Исторические портреты (Петр I, Иоанн Грозный, В.И. Ленин) (Елизаров) - страница 8

Впрочем, это, наверное, и справедливо: ведь если философия отнимает у человека Бога, то ответственность за его возможный грех она обязана взять на себя. Никакие ссылки на то, что элиминация Бога вовсе не означает собой элиминации совести, приниматься не могут, ибо для поколений и поколений одно всегда было голосом Другого. И следовательно, если химерой оказывается Бог, химерой оказывается и совесть. Поэтому-то «все позволено» и обнаруживает себя как полное устранение всякой ответственности при в сущности полном сохранении свободы.

Правда, все это справедливо только в отвлеченной умозрительной сфере, поэтому в конечном счете и здесь ум вступает в конфликт с совестью. И здесь этот конфликт разрешается трагедией…

Никто оказывается не способным взглянуть в лицо Бога. Но и восстать против Его голоса, вступив в конфликт со своей совестью безнаказанно не может никто: для одного бунт кончается сумасшествием, для другого – самоубийством…


Таким образом, полная мера ответственности за свои действия на поверку предстает столь тяжелым грузом, что он оказывается вполне способным раздавить человека. Между тем именно ответственность – оборотная стороны свободы, и неспособность человека нести полную ее меру за все вершимое им есть в то же время и его неготовность к полной свободе. Одно с необходимостью исключает другое.
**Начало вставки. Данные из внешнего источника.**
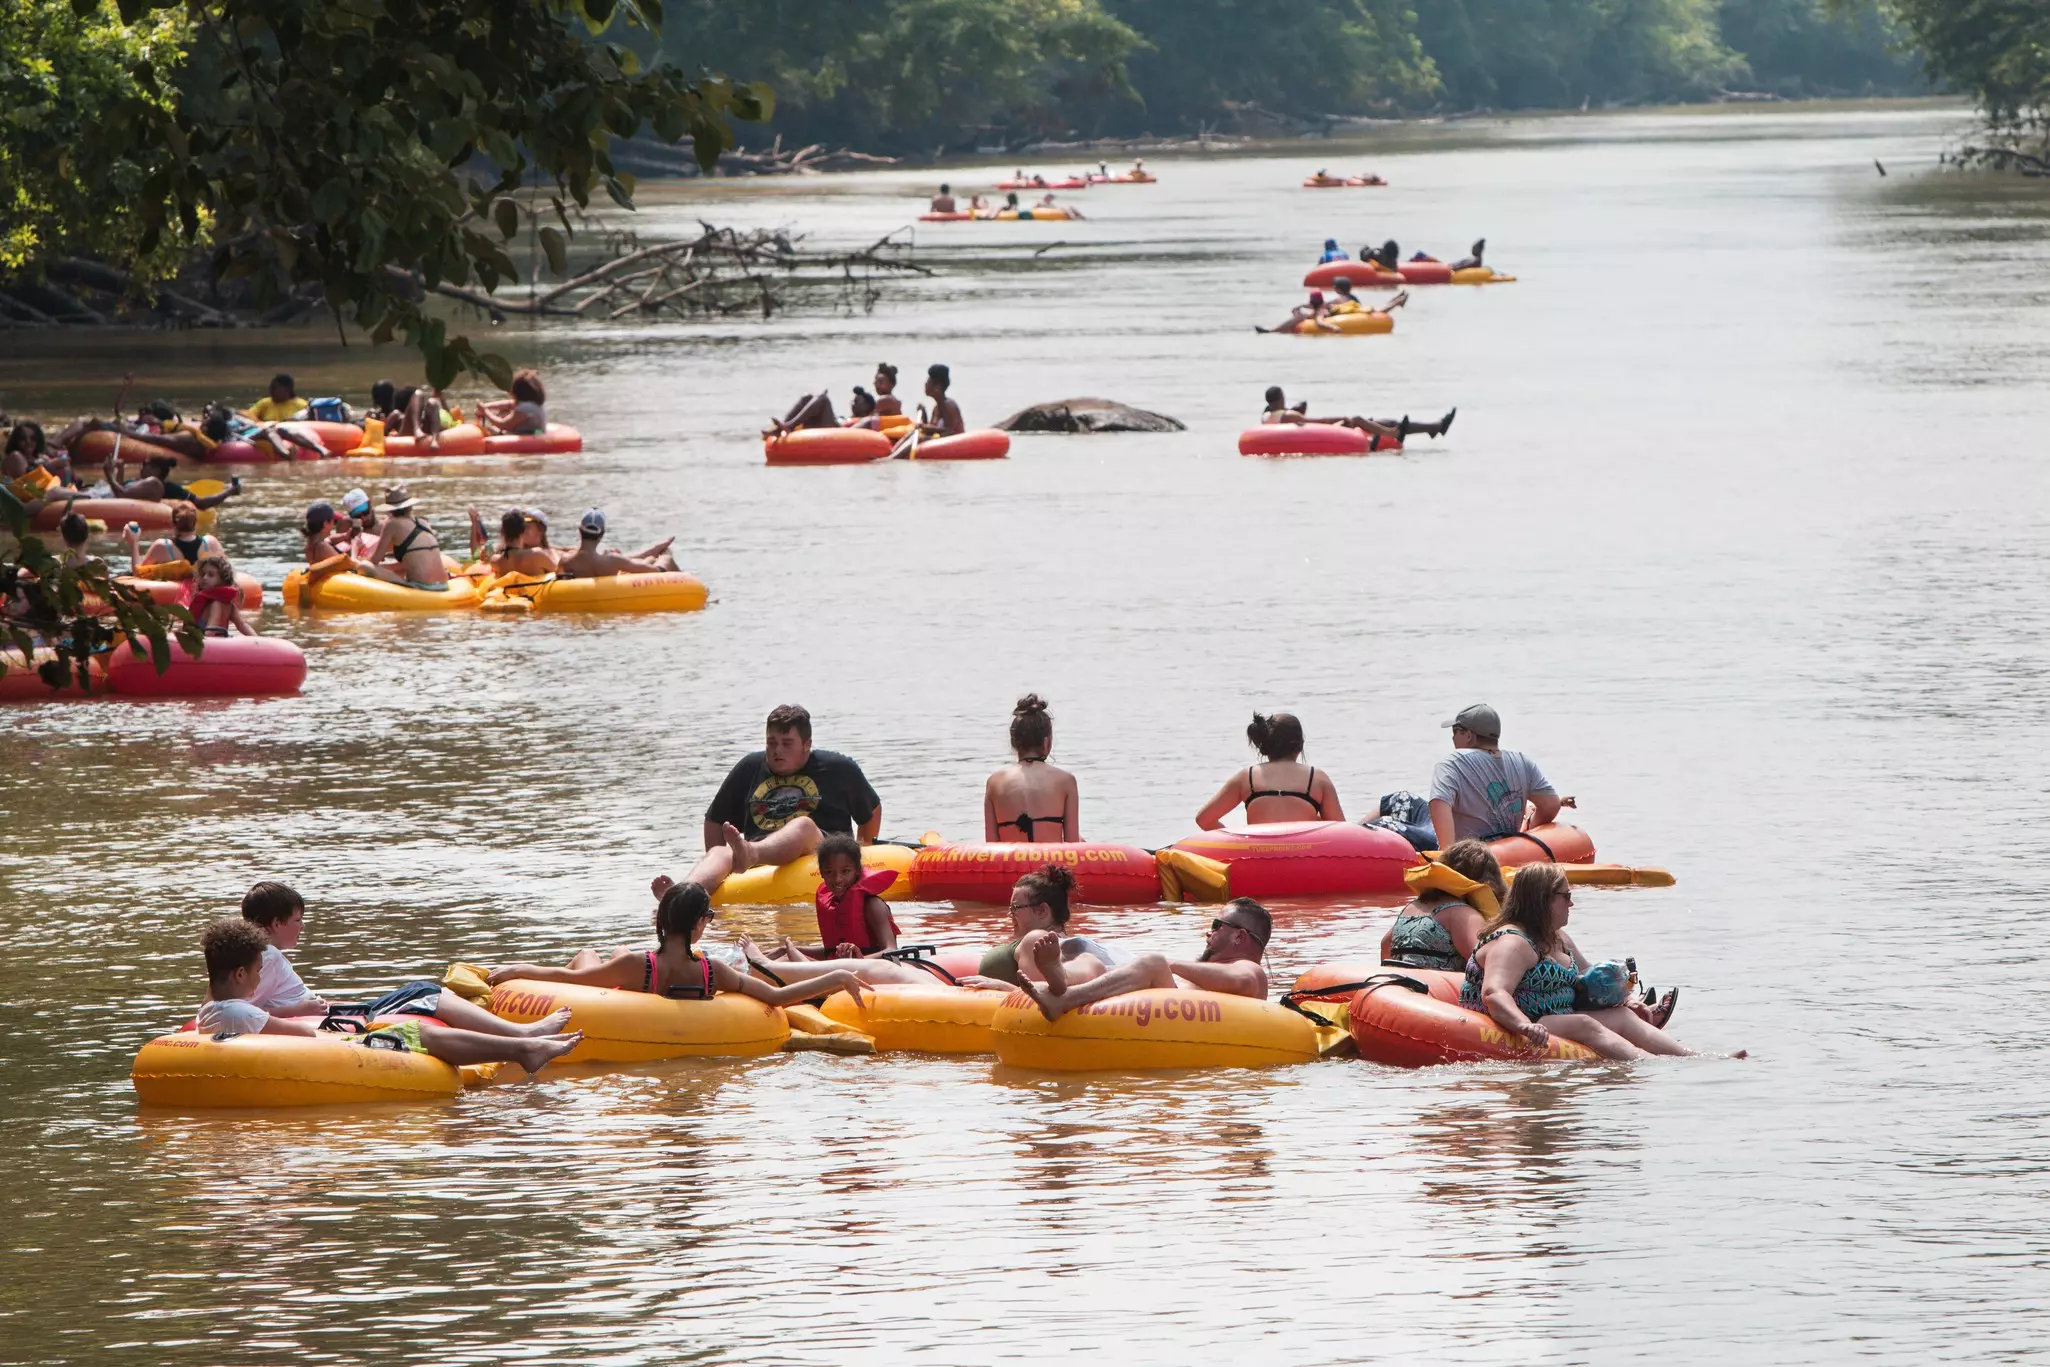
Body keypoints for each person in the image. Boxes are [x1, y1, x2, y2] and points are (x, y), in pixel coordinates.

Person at [196, 917, 582, 1073]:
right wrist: (344, 1025)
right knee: (417, 1032)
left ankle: (522, 1045)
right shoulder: (239, 1013)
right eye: (257, 971)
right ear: (241, 973)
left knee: (414, 1025)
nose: (260, 977)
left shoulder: (213, 1011)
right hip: (334, 1048)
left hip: (321, 1043)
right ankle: (523, 1048)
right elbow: (301, 1033)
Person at [227, 880, 581, 1038]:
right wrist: (297, 1009)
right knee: (424, 991)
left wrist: (308, 1004)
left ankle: (513, 1034)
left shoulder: (259, 955)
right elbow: (241, 1008)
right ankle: (521, 1033)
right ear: (276, 923)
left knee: (420, 991)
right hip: (323, 1020)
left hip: (325, 1011)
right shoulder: (267, 956)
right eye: (297, 920)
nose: (302, 927)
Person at [487, 880, 873, 1011]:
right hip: (667, 995)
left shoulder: (636, 966)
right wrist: (837, 976)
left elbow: (568, 978)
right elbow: (777, 997)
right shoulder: (713, 972)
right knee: (616, 954)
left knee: (591, 956)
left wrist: (518, 970)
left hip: (634, 985)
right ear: (699, 924)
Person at [1462, 864, 1711, 1059]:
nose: (1571, 902)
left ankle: (1689, 1058)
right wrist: (1524, 1026)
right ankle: (1647, 1065)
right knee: (1583, 1023)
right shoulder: (1513, 943)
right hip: (1521, 1022)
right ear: (1543, 900)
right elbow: (1494, 992)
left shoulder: (1556, 937)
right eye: (1566, 895)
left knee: (1622, 1016)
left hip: (1553, 1017)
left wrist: (1627, 998)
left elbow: (1586, 972)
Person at [666, 704, 882, 897]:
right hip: (758, 854)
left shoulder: (837, 767)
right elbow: (714, 820)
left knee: (802, 826)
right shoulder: (749, 767)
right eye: (771, 742)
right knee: (719, 853)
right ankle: (679, 897)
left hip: (818, 852)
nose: (777, 750)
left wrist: (859, 859)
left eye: (787, 743)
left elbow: (871, 811)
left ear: (806, 744)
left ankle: (751, 853)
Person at [995, 898, 1274, 1022]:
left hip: (1182, 1022)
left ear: (1239, 937)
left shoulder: (1249, 970)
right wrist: (1011, 992)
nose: (1208, 932)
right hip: (1147, 1005)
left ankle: (1063, 999)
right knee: (1091, 961)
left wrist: (1171, 965)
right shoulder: (1208, 971)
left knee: (1154, 962)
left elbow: (1243, 982)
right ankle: (1058, 980)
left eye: (1216, 925)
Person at [957, 866, 1124, 993]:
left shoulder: (1036, 939)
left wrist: (1004, 987)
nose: (1010, 914)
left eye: (1015, 908)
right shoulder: (1073, 946)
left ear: (1042, 911)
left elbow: (1042, 999)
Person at [1429, 704, 1566, 850]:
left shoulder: (1450, 765)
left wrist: (1447, 854)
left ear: (1469, 736)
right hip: (1512, 852)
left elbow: (1438, 803)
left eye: (1455, 731)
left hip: (1470, 856)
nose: (1452, 737)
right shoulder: (1522, 762)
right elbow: (1551, 805)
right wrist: (1528, 828)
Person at [1195, 712, 1345, 828]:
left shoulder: (1247, 777)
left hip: (1257, 854)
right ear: (1300, 745)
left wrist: (1236, 843)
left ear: (1265, 745)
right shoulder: (1317, 778)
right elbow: (1342, 832)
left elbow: (1204, 820)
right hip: (1303, 855)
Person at [769, 833, 899, 960]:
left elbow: (891, 951)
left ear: (857, 870)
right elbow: (829, 951)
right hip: (841, 967)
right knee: (785, 957)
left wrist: (858, 961)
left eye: (845, 871)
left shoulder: (872, 906)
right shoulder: (833, 903)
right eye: (829, 872)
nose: (838, 879)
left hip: (871, 968)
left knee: (787, 960)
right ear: (821, 873)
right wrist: (785, 949)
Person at [1379, 839, 1505, 971]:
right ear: (1490, 882)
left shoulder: (1413, 907)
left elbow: (1385, 944)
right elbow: (1483, 962)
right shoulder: (1462, 914)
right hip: (1435, 982)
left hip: (1398, 978)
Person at [985, 693, 1080, 842]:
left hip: (1011, 858)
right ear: (1046, 743)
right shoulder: (1066, 781)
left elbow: (990, 845)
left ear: (1014, 743)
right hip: (1050, 858)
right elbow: (1072, 845)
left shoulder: (994, 782)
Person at [1260, 386, 1454, 445]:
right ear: (1280, 399)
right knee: (1358, 420)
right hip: (1326, 434)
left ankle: (1434, 427)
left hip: (1312, 434)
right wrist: (1341, 419)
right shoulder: (1287, 416)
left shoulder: (1267, 416)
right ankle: (1394, 433)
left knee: (1380, 421)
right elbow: (1319, 421)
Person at [359, 483, 451, 588]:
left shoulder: (391, 524)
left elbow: (374, 560)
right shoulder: (423, 523)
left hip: (423, 587)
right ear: (410, 506)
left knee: (364, 566)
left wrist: (357, 555)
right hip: (444, 585)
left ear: (390, 510)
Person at [554, 509, 680, 578]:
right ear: (602, 534)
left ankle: (653, 552)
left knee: (649, 558)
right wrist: (661, 559)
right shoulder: (612, 560)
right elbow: (653, 571)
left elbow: (558, 577)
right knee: (663, 556)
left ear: (579, 531)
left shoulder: (566, 561)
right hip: (613, 592)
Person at [103, 453, 241, 510]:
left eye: (145, 464)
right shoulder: (141, 482)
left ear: (156, 470)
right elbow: (119, 490)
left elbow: (122, 496)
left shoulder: (157, 484)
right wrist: (120, 470)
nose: (141, 467)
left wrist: (229, 491)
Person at [123, 501, 223, 572]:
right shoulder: (210, 543)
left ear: (173, 524)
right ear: (195, 523)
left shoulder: (162, 546)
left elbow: (138, 573)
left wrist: (134, 542)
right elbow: (226, 573)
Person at [890, 364, 965, 456]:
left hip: (954, 444)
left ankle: (892, 458)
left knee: (919, 438)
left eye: (928, 381)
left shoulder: (949, 405)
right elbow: (931, 429)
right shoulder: (937, 407)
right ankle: (891, 454)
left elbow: (950, 431)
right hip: (940, 440)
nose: (925, 384)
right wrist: (924, 415)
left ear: (937, 386)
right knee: (911, 433)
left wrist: (923, 427)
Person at [187, 554, 254, 637]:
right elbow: (243, 626)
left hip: (209, 642)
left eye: (211, 575)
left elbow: (210, 631)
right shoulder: (230, 605)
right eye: (203, 574)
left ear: (222, 580)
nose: (204, 577)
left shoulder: (216, 604)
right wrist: (257, 639)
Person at [479, 369, 547, 436]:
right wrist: (485, 406)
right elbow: (509, 404)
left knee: (487, 430)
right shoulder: (534, 404)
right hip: (536, 432)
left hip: (528, 436)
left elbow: (504, 424)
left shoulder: (524, 408)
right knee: (504, 411)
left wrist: (485, 412)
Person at [339, 488, 380, 559]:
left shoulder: (384, 527)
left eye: (365, 513)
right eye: (357, 516)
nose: (364, 518)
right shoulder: (345, 526)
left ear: (370, 503)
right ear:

(К слову сказать, русский язык долгое время вообще не знал понятия свободы: веками в нем безраздельно владычествовала категория воли, и все сопряженное с тем, что сегодня относится к первому, еще до самого конца XIX века входило в контекст второй. «Земля и воля», «Народная воля» – для русского уха были куда понятней и естественней, нежели отдающая чем-то чужим свобода, и невозможно представить, чтобы эти звучащие девизом имена тайных организаций вдруг стали «Землей и свободой» или «Народной свободой». Не только филологическое чутье – глубинный строй русской души стоял за этими именами. И может быть совсем не случайно, повинуясь именно воле, в семнадцатом, когда оказались сброшенными все путы ответственности,

«…кошмарным обуянный сном,
«Народ, безумствуя, убил свою свободу,
И даже не убил – засек кнутом.»)

Парадоксальный для обыденного сознания вывод: абсолютная свобода – эта, казалось бы, высшая ценность, ради которой можно пожертвовать многим, если не всем, – на деле страшней самого тяжкого ига. Вот поэтому-то самоотчуждение своего собственного «Я» и предстает вплоть до сего дня как вполне обыденная вещь. Больше того, личность, способная принять на себя этот страшный для многих из нас груз, воспринимается нами как нечто совершенно исключительное, как нечто, подлежащее обязательной канонизации.